Başlıktaki soruyu, son yıllarda siyasetle ilgilenip de sormayan yoktur herhalde.
Hemen her seçim öncesi aynı filmi izleten, her seçim sonrası ‘iç kaos’ yaşayan Cumhuriyet Halk Partisi bu seçimde de geleneği bozmadı. 14 Mayıs seçimleri için milletvekili aday listelerinin Yüksek Seçim Kurulu’na teslim edileceği son gece parti genel merkezinde yaşananları Ankara kulislerinden okuyoruz/öğreniyoruz.
Listenin birkaç kez değiştiğini, ‘küçük ortaklara’ listelerde yer bulmak adına ciddi kavgalar verildiğini medyadan takip ediyoruz. Bizzat şahit olduğumuz ise listelerin YSK’ya teslimi ve kamuoyuna açıklanması sonrası Antalya’da yaşanan büyük hayal kırıklıkları…

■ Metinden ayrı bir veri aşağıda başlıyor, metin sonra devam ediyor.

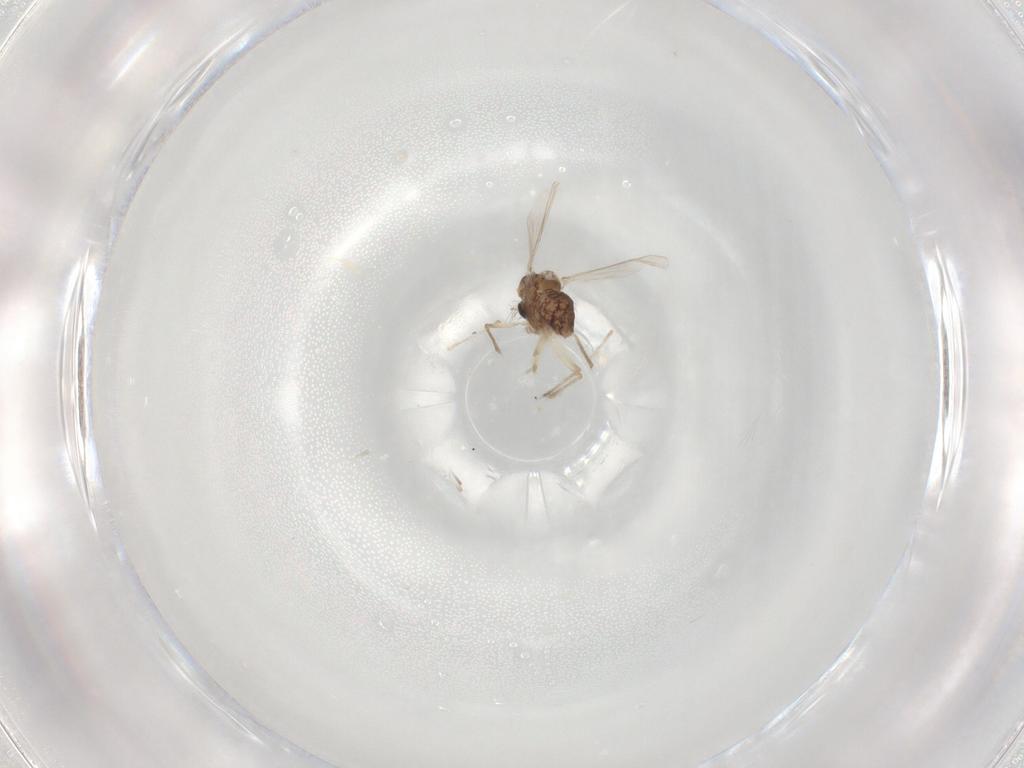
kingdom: Animalia
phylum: Arthropoda
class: Insecta
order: Diptera
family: Chironomidae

Antalya listesinin seçilebilir iki sırasının Gelecek ve Saadet Partisi adaylarına verilmesi, özellikle yıllarını parti örgütünün hizmetine vermiş, bir gün o listeye girebilmek adına gecesini gündüzüne katmış, ideolojisiyle birlikte beklentilerini de büyütmüş olanlarda büyük şok yaşattı. Birileri, “Listede kimin olduğunun önemi yok, genel başkanımızı cumhurbaşkanı seçtireceğiz” mealinden söylemlerle kuyruğu dik tutmaya çalışsa da, parti içinde ciddi bir öfke ve kırılganlık dalgalanması yaşanıyor. Bu dalgalanmanın sandığa olumsuz etkileri olacağı muhakkak. Çünkü tüm politikalarını ‘Tayyip Erdoğan’ın yıkılması’ üzerine kuran, ‘o olmasın da kim olursa olsun’ zihniyetiyle hareket eden Millet İttifakı’na oy verecek seçmen bu dalgalanmalardan ziyadesiyle etkileniyor.

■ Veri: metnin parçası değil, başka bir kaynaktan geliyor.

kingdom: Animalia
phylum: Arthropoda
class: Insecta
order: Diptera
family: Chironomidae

Bu sancılı dönemde Türkiye’yi yönetmeye talip partilerin daha yolun başında ortaya koydukları görüntü, geleceğe dair umutları ciddi derecede örseliyor. Mevcut iktidardan memnun olmayan, tutunacak bir ip arayan ve belki sandıkta tercihini ‘Millet İttifakı’ndan yana kullanmayı düşünenlerin de kafası karışmış durumda.
Kendi içinde birliğini sağlayamayanların ülkeyi nasıl yönetecekleri sorusu zihinlerde hızla yayılıyor…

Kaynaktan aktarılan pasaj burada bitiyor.